→ About this task
From the entries below, retype only the lines from the one with "list [874, 458, 1900, 1086]" through the one with "Page size: 1702x957.", exactly as written.

→ Information provided
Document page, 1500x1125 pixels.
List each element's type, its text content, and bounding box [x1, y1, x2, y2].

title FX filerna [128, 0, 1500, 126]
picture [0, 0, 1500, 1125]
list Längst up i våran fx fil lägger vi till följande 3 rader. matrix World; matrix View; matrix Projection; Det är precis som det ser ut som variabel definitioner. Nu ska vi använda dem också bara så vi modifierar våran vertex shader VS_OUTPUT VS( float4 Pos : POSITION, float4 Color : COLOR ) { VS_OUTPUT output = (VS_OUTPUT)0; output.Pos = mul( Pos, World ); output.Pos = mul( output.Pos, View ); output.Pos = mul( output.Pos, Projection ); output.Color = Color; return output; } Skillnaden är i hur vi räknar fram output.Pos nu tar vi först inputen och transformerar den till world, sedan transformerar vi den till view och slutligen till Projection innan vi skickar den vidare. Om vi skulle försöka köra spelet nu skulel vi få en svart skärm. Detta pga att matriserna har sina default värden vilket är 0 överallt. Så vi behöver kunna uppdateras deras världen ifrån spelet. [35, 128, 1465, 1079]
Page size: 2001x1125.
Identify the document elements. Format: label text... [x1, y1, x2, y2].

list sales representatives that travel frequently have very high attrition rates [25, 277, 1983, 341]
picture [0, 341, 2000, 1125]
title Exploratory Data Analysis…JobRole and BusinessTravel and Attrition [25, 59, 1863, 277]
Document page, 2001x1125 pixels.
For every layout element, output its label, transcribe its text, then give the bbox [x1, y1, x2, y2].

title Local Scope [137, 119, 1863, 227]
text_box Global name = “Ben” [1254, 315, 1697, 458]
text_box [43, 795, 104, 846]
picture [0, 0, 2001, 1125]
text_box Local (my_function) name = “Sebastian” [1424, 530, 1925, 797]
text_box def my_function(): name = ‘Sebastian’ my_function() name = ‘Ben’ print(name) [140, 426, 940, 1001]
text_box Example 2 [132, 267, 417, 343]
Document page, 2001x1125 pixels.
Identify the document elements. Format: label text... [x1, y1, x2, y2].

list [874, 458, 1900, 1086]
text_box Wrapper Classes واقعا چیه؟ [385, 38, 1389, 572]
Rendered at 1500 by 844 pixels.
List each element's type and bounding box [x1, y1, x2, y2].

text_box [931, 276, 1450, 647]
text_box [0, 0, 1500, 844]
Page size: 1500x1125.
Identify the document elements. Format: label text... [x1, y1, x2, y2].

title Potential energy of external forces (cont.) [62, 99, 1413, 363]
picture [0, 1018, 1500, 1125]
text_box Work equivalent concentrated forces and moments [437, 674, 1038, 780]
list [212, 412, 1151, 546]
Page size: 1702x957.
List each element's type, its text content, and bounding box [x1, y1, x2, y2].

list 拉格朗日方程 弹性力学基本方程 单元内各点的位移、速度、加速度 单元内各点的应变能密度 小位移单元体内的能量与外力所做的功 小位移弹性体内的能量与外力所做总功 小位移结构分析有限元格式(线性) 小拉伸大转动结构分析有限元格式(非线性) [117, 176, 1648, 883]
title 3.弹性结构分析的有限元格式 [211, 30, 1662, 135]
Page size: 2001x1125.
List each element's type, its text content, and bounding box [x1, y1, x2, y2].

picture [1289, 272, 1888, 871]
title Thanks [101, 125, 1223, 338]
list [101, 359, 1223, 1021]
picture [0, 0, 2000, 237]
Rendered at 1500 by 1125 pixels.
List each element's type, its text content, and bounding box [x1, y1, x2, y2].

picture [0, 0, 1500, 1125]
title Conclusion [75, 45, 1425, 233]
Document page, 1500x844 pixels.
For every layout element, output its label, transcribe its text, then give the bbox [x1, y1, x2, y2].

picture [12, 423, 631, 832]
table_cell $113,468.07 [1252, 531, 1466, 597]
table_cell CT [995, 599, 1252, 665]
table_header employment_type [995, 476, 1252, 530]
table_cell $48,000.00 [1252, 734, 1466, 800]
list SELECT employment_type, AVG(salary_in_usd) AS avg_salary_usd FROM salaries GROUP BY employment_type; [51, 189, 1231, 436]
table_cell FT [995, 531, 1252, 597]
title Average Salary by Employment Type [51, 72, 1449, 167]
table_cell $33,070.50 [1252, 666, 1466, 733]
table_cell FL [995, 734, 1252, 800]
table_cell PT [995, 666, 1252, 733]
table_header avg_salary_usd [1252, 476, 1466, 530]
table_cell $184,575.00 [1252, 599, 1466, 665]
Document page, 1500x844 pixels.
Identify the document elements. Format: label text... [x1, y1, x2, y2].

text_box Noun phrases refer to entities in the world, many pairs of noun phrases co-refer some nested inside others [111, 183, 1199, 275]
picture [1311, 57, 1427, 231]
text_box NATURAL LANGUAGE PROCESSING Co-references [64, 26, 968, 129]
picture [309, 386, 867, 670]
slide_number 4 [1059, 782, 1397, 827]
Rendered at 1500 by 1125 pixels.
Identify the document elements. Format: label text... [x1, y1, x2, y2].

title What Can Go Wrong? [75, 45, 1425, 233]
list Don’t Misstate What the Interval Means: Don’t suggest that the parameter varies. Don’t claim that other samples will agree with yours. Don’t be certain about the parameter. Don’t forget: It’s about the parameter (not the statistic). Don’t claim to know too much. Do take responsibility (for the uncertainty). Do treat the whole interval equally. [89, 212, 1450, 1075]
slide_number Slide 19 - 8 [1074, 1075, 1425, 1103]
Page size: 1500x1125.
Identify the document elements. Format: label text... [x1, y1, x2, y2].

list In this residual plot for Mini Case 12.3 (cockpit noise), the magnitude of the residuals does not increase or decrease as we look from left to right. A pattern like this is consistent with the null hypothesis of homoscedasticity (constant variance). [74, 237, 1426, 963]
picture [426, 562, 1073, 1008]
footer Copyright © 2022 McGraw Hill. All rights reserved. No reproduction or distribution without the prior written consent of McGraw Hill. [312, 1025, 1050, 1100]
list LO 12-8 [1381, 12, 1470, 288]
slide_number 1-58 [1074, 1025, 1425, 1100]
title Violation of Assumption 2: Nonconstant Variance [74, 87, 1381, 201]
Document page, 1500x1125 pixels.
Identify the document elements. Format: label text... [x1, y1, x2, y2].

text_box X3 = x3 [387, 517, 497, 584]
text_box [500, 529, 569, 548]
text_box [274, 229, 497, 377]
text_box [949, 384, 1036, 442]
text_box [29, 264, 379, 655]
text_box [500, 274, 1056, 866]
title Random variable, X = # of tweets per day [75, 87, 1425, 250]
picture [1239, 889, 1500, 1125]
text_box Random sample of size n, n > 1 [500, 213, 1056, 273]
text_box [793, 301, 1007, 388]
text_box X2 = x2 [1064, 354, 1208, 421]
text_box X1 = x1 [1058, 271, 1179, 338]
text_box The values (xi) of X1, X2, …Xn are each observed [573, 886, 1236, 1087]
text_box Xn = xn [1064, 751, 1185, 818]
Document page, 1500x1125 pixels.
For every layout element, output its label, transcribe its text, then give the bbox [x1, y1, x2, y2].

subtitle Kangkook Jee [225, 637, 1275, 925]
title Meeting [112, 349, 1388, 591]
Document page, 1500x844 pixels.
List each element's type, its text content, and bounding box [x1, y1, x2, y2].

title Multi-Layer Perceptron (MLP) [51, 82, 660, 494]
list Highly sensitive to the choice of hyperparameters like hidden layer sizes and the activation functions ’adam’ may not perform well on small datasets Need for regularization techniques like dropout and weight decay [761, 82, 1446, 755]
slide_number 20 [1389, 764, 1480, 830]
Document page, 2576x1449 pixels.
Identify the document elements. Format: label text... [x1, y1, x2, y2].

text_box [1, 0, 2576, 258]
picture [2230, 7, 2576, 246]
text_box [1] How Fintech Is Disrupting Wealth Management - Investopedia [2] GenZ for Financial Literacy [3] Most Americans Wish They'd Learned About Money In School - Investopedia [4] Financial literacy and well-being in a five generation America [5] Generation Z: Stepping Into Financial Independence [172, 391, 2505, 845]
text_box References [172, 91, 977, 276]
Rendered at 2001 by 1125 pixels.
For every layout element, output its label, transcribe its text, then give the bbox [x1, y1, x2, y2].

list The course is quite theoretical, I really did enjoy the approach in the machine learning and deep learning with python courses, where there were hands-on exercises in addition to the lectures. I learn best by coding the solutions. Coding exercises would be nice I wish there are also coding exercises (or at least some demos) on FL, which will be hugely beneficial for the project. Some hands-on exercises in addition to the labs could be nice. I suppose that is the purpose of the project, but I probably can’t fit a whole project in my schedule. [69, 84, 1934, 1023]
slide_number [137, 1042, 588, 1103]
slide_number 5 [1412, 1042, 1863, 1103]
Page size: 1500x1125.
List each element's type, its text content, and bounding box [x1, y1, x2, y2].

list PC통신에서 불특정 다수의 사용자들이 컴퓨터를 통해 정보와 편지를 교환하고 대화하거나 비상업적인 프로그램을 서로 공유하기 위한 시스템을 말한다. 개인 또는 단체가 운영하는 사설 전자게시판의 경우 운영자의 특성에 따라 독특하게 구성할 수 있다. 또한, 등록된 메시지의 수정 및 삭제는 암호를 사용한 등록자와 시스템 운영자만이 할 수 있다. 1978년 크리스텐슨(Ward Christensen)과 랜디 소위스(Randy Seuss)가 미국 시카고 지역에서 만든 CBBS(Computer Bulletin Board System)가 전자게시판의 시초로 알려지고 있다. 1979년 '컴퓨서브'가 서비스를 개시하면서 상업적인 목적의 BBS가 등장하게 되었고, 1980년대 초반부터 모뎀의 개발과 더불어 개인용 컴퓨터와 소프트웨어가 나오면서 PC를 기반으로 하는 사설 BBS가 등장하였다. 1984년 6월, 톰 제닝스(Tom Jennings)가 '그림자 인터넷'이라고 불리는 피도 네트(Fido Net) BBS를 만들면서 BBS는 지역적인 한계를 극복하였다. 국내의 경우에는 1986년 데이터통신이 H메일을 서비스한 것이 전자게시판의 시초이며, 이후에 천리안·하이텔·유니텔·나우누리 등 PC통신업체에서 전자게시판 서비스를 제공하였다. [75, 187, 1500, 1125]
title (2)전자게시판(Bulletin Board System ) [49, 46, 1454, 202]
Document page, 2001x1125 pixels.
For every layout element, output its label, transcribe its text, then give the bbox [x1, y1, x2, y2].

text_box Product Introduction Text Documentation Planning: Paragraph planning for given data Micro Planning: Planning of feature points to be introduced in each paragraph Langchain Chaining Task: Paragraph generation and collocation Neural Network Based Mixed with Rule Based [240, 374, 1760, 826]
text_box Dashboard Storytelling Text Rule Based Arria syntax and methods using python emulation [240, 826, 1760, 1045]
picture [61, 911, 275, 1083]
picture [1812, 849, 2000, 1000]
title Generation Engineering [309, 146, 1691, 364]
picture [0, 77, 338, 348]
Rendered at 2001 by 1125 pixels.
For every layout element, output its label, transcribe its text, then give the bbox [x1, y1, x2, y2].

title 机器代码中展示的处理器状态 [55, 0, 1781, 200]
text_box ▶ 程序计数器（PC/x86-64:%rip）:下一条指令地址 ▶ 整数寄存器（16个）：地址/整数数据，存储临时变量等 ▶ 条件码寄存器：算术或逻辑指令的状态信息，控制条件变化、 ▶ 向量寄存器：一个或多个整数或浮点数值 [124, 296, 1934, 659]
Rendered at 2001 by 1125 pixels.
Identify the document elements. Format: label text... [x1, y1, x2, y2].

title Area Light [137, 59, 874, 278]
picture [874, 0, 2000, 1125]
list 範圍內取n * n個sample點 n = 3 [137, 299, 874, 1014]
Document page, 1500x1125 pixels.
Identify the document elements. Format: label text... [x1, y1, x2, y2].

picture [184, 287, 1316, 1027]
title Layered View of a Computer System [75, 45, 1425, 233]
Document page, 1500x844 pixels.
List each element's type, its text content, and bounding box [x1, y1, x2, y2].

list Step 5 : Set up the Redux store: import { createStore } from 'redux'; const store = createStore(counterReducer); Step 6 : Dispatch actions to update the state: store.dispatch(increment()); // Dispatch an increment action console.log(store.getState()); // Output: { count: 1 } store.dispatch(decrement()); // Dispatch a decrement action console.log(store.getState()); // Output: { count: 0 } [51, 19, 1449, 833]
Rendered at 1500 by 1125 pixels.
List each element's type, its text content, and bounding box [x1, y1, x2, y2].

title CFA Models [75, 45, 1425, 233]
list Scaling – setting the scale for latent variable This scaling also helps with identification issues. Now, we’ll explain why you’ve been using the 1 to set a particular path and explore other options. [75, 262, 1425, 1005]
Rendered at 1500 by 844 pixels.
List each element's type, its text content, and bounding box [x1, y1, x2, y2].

→ Response box
list [874, 458, 1900, 1086]
text_box Wrapper Classes واقعا چیه؟ [385, 38, 1389, 572]
Rendered at 1500 by 844 pixels.
List each element's type and bounding box [x1, y1, x2, y2].

text_box [931, 276, 1450, 647]
text_box [0, 0, 1500, 844]
Page size: 1500x1125.
Identify the document elements. Format: label text... [x1, y1, x2, y2].

title Potential energy of external forces (cont.) [62, 99, 1413, 363]
picture [0, 1018, 1500, 1125]
text_box Work equivalent concentrated forces and moments [437, 674, 1038, 780]
list [212, 412, 1151, 546]
Page size: 1702x957.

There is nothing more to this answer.